#### [TASK STATEMENT]
Pick out every row that contains the word "FACE" and copy each of those rows in full.

#### [MATERIALS PROVIDED]
********
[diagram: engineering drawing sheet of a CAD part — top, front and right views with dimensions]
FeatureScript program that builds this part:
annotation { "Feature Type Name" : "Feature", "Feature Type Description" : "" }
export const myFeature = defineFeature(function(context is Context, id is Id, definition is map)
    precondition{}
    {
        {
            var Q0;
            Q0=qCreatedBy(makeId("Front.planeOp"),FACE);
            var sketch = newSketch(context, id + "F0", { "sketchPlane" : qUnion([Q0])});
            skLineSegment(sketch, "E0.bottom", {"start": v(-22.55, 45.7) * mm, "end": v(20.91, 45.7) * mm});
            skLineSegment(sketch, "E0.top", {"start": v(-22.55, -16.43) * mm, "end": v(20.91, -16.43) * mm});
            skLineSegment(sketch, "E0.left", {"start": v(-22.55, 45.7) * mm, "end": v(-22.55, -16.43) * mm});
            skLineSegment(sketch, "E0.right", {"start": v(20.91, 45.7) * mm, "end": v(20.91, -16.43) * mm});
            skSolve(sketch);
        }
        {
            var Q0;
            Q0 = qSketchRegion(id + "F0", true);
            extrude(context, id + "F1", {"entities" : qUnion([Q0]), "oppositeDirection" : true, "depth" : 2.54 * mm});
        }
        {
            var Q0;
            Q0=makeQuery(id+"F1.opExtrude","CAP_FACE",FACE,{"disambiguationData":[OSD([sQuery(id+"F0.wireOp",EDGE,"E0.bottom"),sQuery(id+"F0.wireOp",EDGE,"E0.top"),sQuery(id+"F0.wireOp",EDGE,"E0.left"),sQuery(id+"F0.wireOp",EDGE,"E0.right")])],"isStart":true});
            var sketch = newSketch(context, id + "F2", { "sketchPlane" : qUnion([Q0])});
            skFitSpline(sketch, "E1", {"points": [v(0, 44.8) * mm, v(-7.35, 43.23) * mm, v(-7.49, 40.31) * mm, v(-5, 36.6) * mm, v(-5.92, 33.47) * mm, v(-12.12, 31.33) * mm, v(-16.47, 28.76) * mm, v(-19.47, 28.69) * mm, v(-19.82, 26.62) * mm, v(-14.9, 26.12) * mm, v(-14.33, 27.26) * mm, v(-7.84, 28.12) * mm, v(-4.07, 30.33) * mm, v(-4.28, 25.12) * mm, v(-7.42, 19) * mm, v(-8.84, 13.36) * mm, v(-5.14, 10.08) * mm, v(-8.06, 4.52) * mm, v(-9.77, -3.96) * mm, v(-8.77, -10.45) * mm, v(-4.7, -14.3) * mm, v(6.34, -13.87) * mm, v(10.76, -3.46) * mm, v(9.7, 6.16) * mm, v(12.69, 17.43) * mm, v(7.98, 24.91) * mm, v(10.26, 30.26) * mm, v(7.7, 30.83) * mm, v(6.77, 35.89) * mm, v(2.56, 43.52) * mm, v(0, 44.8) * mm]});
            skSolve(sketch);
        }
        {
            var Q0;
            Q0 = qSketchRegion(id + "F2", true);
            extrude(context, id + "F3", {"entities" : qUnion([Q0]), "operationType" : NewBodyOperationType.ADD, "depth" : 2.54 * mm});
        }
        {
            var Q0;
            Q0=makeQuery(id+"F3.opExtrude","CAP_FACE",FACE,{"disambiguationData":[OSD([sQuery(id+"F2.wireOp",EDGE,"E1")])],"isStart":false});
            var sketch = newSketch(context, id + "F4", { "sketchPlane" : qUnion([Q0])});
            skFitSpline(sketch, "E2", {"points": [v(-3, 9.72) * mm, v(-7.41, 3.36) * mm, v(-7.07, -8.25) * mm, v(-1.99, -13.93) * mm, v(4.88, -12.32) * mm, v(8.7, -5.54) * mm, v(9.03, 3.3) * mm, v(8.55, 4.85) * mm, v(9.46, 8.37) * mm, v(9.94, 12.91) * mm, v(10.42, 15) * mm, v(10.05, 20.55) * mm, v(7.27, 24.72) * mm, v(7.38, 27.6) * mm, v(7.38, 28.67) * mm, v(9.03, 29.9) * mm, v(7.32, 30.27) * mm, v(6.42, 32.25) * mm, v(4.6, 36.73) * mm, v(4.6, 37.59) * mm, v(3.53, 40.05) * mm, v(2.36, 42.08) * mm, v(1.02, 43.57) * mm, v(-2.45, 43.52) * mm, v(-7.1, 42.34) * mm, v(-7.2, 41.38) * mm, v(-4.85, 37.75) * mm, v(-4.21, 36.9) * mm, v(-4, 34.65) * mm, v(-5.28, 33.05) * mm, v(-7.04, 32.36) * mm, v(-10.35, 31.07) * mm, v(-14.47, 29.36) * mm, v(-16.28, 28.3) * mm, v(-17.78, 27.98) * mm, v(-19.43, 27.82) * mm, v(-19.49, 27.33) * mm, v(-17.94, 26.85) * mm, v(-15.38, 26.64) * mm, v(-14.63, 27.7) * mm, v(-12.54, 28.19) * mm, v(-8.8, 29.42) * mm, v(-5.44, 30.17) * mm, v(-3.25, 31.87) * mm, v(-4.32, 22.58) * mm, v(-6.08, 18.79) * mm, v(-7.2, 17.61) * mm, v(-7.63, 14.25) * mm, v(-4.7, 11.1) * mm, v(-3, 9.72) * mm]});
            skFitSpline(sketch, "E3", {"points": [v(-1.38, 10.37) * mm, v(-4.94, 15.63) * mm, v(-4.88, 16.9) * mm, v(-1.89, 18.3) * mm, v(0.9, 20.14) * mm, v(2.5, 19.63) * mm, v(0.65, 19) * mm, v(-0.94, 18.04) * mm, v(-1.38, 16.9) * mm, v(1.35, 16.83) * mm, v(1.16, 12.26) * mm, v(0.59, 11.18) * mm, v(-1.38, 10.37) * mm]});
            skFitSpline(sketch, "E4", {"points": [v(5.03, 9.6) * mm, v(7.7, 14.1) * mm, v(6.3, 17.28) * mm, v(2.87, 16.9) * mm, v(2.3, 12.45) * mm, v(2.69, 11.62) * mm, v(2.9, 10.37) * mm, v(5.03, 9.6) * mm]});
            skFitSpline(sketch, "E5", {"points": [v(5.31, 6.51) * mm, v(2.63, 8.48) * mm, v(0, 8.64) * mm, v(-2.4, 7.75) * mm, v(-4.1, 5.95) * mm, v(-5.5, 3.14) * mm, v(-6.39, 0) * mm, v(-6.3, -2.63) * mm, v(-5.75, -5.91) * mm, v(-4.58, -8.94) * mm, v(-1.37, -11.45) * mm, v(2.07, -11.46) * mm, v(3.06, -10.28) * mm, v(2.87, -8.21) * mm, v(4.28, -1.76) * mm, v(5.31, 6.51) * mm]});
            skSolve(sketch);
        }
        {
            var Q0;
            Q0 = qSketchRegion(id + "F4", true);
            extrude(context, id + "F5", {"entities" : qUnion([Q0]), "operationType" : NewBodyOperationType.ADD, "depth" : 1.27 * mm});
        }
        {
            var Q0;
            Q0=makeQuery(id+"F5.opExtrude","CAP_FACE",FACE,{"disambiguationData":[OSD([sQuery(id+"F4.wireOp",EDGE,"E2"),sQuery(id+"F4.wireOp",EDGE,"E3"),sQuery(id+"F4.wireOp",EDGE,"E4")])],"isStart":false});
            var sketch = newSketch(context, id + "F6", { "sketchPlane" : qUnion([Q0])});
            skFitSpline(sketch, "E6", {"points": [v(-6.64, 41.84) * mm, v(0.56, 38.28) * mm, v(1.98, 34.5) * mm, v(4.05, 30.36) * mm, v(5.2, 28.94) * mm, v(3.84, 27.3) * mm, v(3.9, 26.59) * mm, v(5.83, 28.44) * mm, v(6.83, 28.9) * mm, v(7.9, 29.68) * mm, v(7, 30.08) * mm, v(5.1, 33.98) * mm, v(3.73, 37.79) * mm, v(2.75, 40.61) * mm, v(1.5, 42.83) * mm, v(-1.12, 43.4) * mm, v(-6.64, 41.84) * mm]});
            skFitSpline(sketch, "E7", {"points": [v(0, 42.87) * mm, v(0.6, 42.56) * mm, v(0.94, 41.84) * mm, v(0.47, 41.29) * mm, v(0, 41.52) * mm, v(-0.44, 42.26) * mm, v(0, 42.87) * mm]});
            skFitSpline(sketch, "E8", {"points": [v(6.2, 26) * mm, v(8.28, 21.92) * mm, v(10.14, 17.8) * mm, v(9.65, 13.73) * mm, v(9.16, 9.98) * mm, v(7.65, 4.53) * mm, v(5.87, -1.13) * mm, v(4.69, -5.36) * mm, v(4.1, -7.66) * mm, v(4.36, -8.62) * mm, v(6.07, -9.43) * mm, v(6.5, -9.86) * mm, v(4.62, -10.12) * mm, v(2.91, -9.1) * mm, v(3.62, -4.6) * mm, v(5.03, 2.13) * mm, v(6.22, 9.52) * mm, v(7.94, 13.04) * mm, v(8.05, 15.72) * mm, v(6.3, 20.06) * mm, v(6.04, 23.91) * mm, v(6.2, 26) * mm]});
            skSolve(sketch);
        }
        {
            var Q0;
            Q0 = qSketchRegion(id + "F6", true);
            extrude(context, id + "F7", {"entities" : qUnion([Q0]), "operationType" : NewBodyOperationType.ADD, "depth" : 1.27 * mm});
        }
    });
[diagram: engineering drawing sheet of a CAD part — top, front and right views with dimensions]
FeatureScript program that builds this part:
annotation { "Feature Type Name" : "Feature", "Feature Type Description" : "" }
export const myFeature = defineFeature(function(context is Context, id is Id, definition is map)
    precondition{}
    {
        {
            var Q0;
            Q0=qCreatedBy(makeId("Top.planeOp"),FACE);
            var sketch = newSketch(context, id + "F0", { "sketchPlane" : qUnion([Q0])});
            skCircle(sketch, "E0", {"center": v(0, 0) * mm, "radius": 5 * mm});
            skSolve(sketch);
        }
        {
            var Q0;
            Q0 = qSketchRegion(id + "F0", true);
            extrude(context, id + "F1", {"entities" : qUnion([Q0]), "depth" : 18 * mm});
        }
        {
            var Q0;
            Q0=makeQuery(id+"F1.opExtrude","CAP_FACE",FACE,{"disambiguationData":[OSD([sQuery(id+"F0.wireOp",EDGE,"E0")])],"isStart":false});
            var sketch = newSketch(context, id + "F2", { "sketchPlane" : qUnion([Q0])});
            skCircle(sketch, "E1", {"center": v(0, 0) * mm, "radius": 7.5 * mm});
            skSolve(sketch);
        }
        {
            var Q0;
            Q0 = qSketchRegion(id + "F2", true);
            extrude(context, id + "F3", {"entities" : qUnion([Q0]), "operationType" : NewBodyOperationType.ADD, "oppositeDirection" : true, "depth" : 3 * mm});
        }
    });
********
#### [ANSWER TO THE EXERCISE]
            Q0=qCreatedBy(makeId("Front.planeOp"),FACE);
            Q0=makeQuery(id+"F1.opExtrude","CAP_FACE",FACE,{"disambiguationData":[OSD([sQuery(id+"F0.wireOp",EDGE,"E0.bottom"),sQuery(id+"F0.wireOp",EDGE,"E0.top"),sQuery(id+"F0.wireOp",EDGE,"E0.left"),sQuery(id+"F0.wireOp",EDGE,"E0.right")])],"isStart":true});
            Q0=makeQuery(id+"F3.opExtrude","CAP_FACE",FACE,{"disambiguationData":[OSD([sQuery(id+"F2.wireOp",EDGE,"E1")])],"isStart":false});
            Q0=makeQuery(id+"F5.opExtrude","CAP_FACE",FACE,{"disambiguationData":[OSD([sQuery(id+"F4.wireOp",EDGE,"E2"),sQuery(id+"F4.wireOp",EDGE,"E3"),sQuery(id+"F4.wireOp",EDGE,"E4")])],"isStart":false});
            Q0=qCreatedBy(makeId("Top.planeOp"),FACE);
            Q0=makeQuery(id+"F1.opExtrude","CAP_FACE",FACE,{"disambiguationData":[OSD([sQuery(id+"F0.wireOp",EDGE,"E0")])],"isStart":false});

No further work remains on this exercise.